Copy every line below where the string "performance" is found.

(SUPPLIED RECORDS begins)

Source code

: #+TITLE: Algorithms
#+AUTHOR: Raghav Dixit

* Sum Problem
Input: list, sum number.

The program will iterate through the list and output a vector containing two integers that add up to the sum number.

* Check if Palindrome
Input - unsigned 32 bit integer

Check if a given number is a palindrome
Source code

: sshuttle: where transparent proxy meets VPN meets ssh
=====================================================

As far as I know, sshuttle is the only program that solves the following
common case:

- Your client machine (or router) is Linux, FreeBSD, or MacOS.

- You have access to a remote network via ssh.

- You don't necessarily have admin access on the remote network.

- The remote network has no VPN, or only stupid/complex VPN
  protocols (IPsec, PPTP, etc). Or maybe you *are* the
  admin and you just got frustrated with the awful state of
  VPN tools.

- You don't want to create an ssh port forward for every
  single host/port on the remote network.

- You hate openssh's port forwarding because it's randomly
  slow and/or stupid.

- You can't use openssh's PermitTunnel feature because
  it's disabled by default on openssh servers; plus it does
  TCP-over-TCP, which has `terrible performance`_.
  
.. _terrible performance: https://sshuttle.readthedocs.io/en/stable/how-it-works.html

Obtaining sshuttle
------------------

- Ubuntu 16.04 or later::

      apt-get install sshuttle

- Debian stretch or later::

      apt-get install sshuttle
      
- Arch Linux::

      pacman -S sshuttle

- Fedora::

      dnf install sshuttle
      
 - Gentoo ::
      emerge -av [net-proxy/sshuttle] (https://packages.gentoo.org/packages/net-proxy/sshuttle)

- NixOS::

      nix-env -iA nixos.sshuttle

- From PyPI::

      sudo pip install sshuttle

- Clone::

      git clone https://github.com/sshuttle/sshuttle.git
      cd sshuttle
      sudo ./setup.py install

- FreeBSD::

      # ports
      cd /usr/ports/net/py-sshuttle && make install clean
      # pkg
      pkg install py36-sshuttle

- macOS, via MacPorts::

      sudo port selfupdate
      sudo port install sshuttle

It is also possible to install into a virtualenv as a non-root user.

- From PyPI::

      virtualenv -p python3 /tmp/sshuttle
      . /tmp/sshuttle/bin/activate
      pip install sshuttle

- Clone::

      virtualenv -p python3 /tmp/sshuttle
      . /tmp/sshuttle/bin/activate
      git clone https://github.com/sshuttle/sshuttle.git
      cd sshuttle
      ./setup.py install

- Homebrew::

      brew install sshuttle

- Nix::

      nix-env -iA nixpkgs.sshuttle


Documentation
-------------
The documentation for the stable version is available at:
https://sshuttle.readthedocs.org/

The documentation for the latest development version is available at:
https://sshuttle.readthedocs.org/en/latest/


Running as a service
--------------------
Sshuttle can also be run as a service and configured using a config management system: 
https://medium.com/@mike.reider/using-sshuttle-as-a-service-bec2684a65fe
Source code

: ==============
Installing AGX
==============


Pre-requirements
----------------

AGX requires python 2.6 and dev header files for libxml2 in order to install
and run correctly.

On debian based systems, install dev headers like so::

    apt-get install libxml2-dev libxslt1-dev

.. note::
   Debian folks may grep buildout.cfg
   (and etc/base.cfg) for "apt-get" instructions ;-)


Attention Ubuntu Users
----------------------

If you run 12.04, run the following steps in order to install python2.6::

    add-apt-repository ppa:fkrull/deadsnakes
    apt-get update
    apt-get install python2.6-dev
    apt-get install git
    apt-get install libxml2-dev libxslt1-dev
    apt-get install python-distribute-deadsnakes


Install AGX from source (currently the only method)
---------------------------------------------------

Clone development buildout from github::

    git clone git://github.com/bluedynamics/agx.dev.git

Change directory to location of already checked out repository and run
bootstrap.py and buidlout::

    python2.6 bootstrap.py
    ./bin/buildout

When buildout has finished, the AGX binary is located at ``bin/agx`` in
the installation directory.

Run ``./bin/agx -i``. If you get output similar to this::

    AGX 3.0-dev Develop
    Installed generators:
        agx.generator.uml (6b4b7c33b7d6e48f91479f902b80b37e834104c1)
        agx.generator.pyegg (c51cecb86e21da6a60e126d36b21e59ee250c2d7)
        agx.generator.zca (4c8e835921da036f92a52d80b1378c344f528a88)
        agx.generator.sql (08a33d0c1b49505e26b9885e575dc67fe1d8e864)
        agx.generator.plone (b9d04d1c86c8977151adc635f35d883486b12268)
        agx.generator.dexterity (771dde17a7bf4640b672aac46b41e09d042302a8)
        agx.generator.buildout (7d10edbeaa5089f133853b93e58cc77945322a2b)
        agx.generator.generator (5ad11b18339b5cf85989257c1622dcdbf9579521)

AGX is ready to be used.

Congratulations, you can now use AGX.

(SUPPLIED RECORDS ends)

RESULT:
  TCP-over-TCP, which has `terrible performance`_.
.. _terrible performance: https://sshuttle.readthedocs.io/en/stable/how-it-works.html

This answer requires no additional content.